Hierve, corta, pela, corta. Sal, poca, más, prueba, quema, ¡ay!
Cuánta concentración, cuántos sonidos, qué difícil conseguir mantener el sabor. La lubina entra en acción, y primero observa todo desde el lado izquierdo, el del ojo que tiene visión. El derecho lo tiene ahora mismo contra el frío acero, qué gustito. No como las manos calientes de ese humano que va a empezar su sección. En la olla grande, la de más borbotón, algo se está agarrando al fondo por falta de removicción. ¿No se dice así? Bastante tiene la lubina con hacerse entender sin tener esa reconfortante presión del agua sobre su aleta dorsal. Densidad, gravedad, profundidad y silencio líquido y azul. Sin esos Pascales y la salazón, cómo va a mantener el sabor, ¡qué obsesión! Pero lo tiene que conseguir, no perder nada, ser su mejor versión.
Ya con los lomos al aire, transformada en Lu, siguió dando órdenes a los cocineros, sintiendo cada olor, cada temperatura, cada corte y susurrando a esos chefs los tiempos, pasos, puntos de sal y de cocción… lo que ellos llaman inspiración. Lu se atrevió a probarse un poco a sí misma, y se dio la aprobación. No es lo que había pensado, pero no estaba mal para el caos que es ser pinche, cocinero, plato principal, caldo y guarnición.
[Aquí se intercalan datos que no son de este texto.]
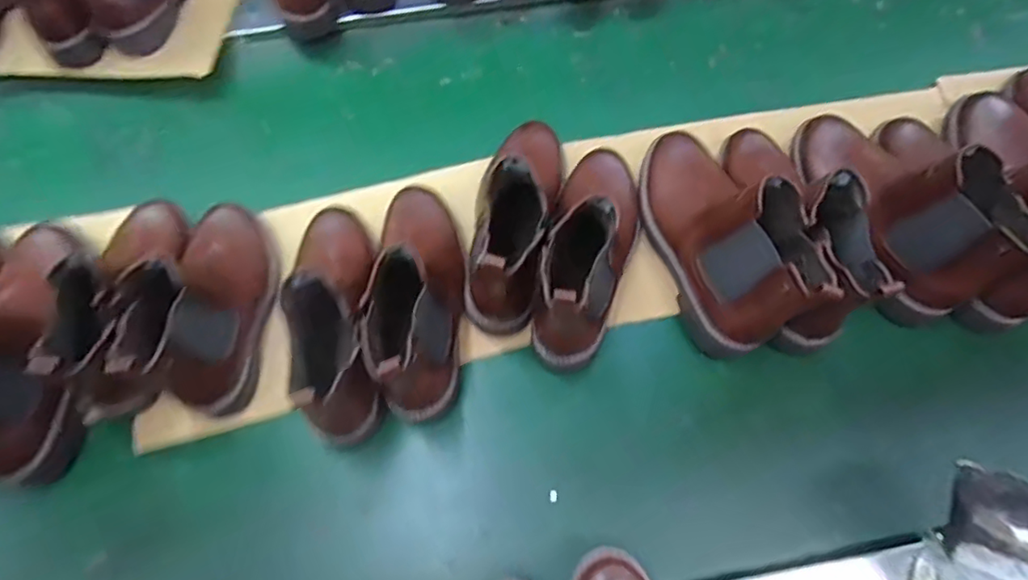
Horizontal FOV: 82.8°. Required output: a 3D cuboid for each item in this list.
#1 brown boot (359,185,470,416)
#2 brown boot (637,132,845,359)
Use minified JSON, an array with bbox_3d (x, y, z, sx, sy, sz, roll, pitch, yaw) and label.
[{"bbox_3d":[-0.086,-0.012,0.589,0.109,0.166,0.255,-5,67,-3],"label":"brown boot"},{"bbox_3d":[0.208,-0.071,0.605,0.087,0.168,0.261,-15,68,-7],"label":"brown boot"}]

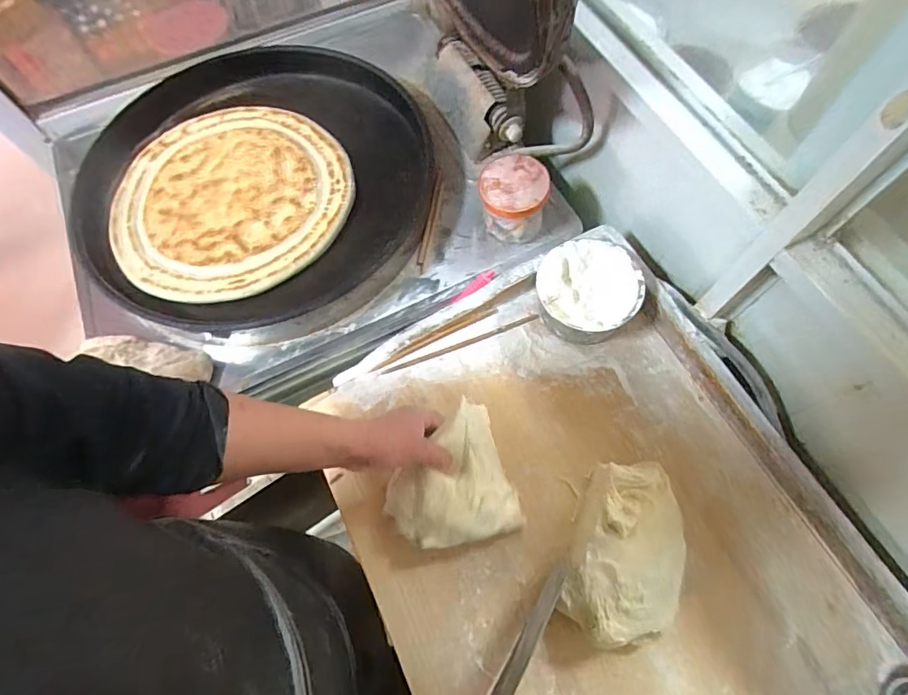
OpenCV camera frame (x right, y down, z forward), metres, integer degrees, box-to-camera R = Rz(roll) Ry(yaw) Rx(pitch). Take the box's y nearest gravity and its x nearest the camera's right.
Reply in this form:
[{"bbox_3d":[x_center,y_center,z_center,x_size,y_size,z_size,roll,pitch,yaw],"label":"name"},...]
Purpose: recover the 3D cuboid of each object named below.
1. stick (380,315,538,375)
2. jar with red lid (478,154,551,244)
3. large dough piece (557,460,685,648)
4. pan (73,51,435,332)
[{"bbox_3d":[0.010,-0.004,0.661,0.230,0.010,0.011,-20,69,-7],"label":"stick"},{"bbox_3d":[0.084,-0.215,0.686,0.093,0.091,0.086,0,68,1],"label":"jar with red lid"},{"bbox_3d":[0.194,0.218,0.514,0.104,0.085,0.195,21,70,11],"label":"large dough piece"},{"bbox_3d":[-0.325,-0.277,0.761,0.556,0.052,0.537,0,68,1],"label":"pan"}]

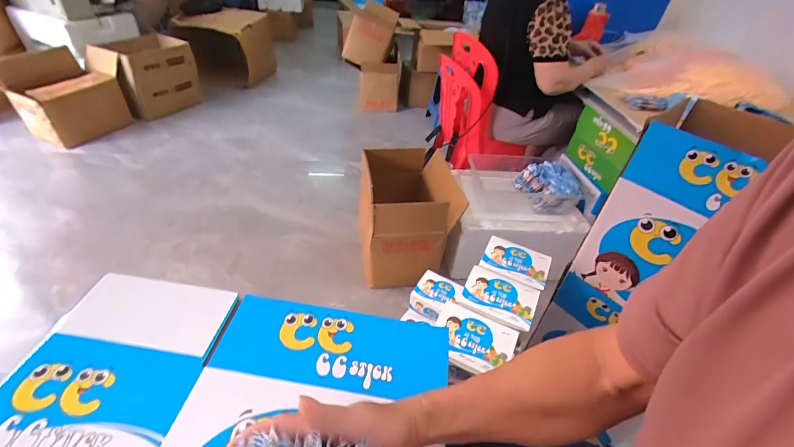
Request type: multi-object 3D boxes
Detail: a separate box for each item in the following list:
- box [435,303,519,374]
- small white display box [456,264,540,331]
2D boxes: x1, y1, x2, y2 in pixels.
[{"bbox_3d":[0.134,0.201,0.643,0.137,0.021,0.105,21,42,17],"label":"box"},{"bbox_3d":[0.207,0.148,0.736,0.141,0.023,0.115,23,42,18],"label":"small white display box"}]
Al llegar al salón, el comensal se sintió contrariado por la mirada cansada de Lu. La percibió como si mostrara dejadez y anticipó su veredicto antes incluso de probar bocado, retirando el plato hacia el centro de la mesa sin tocarla. Mantener el sabor, ser la mejor, y ahora por falta de vida en el ojo, le dejaban ahí plantada como una triste coliflor.
Ella se había esforzado, para ser luego rechazada por un cualquiera, un señor don. Hasta se había desnudado, quitado la raspa para evitar dañarle o causarle cualquier dolor. Aún habiéndose sacrificado e intentado por todos los medios mantener su sabor, se lo pagaban retirándola, despreciada en aquel comedor.
Lo que no saben ustedes es que Lu dejó en tierra firme una triste pero sabía revelación. De cocina en cocina se extendió y se aplica para no experimentar semejante desilusión.
Disfruta de tu proceso, de tu cocina, de tu hervor, porque sólo tú decides si quieres dejar en manos de otros tu éxito o tu decepción, y el consejo de lubina, es que no lo hagas, no. Lo que es posterior a lo que de ti depende, es más suerte que justicia y razón. Así que confía en tu criterio para dar tu mejor ración, la versión de tu sabor, la de tu intención.
La historia llegó a oídos de un marinero, que entendió que era una relación de amor de dos, donde una joven se había desvivido por un señor que la ignoró. Que fue rechazada y arrojada al olvido, sin que jamás fuera un recuerdo en los labios del que podría haber sido su amor. Y en el final del cuento, apostillaba que hay que ser auténtico, mantener nuestro sabor, no esperando la aprobación en la boca ajena de ninguna doña ni don.
Que la vida es tu receta, tu fuego, tiempo y decisión,
y lo que te sale del corazón siempre será tu mejor versión, le guste al resto, o no.